[Rows taken from a collection]
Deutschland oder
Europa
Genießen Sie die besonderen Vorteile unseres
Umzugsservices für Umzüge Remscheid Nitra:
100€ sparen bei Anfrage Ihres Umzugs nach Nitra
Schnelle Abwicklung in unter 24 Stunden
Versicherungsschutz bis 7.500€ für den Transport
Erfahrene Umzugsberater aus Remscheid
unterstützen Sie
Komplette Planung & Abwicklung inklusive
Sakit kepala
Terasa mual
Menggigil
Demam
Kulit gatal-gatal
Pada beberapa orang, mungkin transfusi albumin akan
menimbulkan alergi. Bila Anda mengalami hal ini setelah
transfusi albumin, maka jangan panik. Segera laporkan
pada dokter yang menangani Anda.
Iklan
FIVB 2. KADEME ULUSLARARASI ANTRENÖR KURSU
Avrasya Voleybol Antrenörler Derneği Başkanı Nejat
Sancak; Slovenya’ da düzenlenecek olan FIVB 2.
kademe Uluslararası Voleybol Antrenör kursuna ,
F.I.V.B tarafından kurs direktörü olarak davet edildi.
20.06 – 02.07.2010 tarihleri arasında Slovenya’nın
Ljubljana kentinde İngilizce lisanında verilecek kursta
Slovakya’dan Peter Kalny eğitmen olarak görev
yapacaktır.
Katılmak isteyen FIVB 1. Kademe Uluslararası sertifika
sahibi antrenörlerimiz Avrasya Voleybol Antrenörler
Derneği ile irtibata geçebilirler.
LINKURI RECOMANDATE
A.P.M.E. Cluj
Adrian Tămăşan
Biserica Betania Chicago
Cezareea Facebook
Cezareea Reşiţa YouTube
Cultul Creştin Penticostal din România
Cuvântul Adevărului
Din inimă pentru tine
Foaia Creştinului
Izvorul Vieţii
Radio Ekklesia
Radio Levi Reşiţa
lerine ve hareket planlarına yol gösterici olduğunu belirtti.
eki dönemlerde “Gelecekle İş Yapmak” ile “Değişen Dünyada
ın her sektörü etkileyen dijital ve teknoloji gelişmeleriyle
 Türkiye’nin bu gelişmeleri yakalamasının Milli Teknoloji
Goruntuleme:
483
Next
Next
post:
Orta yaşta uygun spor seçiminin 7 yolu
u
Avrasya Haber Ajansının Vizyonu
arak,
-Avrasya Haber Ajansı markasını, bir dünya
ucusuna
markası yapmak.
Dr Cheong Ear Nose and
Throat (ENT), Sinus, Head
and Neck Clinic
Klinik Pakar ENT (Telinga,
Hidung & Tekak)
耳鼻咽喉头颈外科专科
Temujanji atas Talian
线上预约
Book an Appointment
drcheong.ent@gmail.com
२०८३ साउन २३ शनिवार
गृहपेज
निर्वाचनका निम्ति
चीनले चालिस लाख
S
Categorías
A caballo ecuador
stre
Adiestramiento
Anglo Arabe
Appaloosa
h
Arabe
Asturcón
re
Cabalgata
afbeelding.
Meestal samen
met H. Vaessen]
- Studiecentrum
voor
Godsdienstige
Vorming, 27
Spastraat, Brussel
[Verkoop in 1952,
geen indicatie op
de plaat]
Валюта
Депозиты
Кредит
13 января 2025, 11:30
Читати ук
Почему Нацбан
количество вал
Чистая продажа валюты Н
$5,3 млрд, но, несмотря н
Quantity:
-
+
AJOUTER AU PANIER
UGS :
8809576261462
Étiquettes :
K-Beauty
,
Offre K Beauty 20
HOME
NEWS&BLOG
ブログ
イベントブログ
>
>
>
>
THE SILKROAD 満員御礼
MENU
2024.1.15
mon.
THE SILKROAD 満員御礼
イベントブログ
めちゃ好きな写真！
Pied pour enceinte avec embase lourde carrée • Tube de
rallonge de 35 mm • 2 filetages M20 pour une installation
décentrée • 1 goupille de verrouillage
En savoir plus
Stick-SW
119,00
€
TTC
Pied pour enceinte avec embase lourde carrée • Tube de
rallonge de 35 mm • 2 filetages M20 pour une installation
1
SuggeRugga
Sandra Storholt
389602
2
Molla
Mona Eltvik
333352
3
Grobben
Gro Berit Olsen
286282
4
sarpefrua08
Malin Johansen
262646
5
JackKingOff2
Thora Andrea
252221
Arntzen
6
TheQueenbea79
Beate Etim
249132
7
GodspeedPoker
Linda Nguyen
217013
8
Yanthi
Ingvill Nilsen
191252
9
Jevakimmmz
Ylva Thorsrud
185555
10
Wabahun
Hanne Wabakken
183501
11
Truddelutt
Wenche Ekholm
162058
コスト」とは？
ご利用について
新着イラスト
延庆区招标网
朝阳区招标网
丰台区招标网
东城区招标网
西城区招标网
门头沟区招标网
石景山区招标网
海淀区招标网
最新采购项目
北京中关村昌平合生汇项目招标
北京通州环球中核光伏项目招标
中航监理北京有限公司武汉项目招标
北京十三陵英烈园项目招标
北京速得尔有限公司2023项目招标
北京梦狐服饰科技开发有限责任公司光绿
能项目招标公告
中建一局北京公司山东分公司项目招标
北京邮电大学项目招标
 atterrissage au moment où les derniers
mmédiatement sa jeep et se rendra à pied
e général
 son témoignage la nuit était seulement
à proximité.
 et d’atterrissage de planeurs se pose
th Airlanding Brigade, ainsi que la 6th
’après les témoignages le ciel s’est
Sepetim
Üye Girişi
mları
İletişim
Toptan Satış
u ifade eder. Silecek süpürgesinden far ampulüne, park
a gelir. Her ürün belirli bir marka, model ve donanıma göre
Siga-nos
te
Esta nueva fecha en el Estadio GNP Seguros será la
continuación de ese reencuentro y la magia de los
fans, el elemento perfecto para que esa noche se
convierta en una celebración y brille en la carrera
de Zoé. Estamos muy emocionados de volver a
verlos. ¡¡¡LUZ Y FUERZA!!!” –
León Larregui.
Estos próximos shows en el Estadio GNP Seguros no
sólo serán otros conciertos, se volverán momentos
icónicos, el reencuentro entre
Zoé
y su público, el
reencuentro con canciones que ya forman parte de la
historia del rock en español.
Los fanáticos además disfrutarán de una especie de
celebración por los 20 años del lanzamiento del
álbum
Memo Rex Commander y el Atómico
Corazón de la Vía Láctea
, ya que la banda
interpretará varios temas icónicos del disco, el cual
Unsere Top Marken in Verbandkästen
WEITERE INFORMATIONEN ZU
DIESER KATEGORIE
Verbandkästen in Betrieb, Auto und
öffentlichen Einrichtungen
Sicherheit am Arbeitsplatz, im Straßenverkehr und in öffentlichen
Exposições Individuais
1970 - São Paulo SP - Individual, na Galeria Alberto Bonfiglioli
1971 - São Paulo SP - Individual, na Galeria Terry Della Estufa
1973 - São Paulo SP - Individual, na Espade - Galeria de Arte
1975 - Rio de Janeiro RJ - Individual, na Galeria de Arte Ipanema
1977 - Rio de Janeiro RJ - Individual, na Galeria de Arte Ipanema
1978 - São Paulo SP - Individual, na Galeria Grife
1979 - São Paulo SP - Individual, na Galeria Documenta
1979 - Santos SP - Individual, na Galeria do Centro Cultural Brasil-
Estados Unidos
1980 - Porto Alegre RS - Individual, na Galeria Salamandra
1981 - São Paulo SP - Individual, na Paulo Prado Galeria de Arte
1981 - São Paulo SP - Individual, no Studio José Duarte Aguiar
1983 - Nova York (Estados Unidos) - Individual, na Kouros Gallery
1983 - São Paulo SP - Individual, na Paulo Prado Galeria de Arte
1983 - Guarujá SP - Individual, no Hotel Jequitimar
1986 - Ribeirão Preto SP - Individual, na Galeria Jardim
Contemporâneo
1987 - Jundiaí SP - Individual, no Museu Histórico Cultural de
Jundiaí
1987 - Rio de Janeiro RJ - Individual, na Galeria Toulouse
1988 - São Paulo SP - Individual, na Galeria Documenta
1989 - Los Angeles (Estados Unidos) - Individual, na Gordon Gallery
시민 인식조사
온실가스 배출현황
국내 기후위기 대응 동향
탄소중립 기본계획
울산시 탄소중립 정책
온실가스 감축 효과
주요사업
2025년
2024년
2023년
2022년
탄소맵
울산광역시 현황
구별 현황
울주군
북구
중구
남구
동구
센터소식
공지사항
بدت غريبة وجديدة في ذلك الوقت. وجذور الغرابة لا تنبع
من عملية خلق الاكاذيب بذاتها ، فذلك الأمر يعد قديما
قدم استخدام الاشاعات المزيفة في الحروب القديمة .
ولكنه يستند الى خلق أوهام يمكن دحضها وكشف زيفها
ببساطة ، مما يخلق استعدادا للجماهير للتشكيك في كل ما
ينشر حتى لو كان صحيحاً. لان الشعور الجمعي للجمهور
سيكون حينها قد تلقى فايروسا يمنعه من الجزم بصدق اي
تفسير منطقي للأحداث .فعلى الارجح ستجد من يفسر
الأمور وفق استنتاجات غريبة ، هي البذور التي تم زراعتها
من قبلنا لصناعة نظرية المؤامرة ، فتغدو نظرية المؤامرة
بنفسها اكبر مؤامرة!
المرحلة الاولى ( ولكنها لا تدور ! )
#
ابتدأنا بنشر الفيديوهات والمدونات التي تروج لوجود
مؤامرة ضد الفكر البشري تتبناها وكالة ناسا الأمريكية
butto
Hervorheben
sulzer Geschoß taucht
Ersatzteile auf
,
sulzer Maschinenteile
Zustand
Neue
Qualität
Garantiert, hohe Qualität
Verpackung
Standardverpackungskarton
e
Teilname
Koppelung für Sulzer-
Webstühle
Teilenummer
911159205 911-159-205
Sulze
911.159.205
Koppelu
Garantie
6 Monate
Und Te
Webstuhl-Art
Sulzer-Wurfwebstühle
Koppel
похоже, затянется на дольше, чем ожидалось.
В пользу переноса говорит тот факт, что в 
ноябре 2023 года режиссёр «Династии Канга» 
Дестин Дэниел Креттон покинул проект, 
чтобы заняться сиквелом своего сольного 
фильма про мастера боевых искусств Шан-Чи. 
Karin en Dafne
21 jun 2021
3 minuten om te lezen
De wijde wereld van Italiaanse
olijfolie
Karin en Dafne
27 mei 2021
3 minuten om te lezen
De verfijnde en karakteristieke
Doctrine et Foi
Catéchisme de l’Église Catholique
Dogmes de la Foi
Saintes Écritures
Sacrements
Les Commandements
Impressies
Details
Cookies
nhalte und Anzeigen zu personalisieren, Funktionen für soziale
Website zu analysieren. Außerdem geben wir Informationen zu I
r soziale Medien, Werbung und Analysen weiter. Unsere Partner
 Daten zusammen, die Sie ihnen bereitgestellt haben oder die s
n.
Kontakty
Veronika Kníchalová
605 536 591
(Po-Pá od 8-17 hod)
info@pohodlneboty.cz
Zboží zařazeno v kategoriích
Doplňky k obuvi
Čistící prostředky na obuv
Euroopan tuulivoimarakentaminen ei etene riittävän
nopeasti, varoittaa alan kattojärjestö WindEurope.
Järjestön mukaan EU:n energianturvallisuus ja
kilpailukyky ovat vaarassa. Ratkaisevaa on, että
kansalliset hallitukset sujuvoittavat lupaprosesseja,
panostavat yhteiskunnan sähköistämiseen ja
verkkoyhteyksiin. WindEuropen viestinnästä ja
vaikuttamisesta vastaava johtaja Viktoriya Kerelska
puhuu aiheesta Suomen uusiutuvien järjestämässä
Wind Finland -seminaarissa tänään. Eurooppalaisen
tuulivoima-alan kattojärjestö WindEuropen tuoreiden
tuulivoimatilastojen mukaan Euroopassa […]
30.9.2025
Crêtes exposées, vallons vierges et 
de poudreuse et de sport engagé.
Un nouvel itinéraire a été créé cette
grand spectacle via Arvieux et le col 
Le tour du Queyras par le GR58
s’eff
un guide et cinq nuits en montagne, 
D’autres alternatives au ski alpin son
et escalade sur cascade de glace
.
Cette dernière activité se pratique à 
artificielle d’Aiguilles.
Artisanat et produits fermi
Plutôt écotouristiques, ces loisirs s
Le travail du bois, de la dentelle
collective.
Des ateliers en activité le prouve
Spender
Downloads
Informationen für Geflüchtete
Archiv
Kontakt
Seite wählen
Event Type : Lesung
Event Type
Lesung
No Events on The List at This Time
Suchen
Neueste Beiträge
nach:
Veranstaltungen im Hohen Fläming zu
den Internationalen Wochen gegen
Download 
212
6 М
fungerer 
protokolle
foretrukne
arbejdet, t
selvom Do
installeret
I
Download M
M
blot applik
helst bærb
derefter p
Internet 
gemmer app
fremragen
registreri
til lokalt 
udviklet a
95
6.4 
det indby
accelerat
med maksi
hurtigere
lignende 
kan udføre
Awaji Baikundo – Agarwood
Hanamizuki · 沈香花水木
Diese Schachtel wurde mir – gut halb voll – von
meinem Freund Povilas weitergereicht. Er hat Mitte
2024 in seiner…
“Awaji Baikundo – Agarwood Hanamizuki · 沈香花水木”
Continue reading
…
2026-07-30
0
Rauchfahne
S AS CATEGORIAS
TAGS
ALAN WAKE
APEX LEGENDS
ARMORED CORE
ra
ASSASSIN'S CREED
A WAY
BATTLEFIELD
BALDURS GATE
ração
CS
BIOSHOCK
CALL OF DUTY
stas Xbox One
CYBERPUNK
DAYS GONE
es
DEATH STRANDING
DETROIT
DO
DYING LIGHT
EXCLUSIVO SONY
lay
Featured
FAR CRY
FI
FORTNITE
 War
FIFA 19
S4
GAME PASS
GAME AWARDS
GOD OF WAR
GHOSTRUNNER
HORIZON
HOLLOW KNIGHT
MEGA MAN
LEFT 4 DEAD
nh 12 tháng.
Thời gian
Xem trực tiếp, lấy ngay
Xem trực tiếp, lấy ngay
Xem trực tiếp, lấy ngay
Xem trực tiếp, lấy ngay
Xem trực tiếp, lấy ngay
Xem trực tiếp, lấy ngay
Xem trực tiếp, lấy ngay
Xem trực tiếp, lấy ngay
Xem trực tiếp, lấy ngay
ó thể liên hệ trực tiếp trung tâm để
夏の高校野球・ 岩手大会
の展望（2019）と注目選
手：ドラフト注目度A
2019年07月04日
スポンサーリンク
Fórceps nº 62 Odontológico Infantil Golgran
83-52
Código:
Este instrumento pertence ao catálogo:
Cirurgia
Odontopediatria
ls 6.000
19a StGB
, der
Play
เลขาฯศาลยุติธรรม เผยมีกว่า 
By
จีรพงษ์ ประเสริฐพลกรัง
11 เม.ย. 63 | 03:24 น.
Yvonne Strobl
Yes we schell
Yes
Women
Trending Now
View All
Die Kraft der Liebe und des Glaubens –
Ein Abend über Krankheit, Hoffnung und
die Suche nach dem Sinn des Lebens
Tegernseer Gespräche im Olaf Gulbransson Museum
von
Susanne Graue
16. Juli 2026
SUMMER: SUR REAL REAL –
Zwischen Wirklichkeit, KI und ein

▶ Task objective
Turn the lines from the start of the rows through the line containing "Komplette Planung & Abwicklung inklusive" into a JSON list of strings, with one string per line and blank lines left out.

▶ Written answer
[
  "Deutschland oder",
  "Europa",
  "Genießen Sie die besonderen Vorteile unseres",
  "Umzugsservices für Umzüge Remscheid Nitra:",
  "100€ sparen bei Anfrage Ihres Umzugs nach Nitra",
  "Schnelle Abwicklung in unter 24 Stunden",
  "Versicherungsschutz bis 7.500€ für den Transport",
  "Erfahrene Umzugsberater aus Remscheid",
  "unterstützen Sie",
  "Komplette Planung & Abwicklung inklusive"
]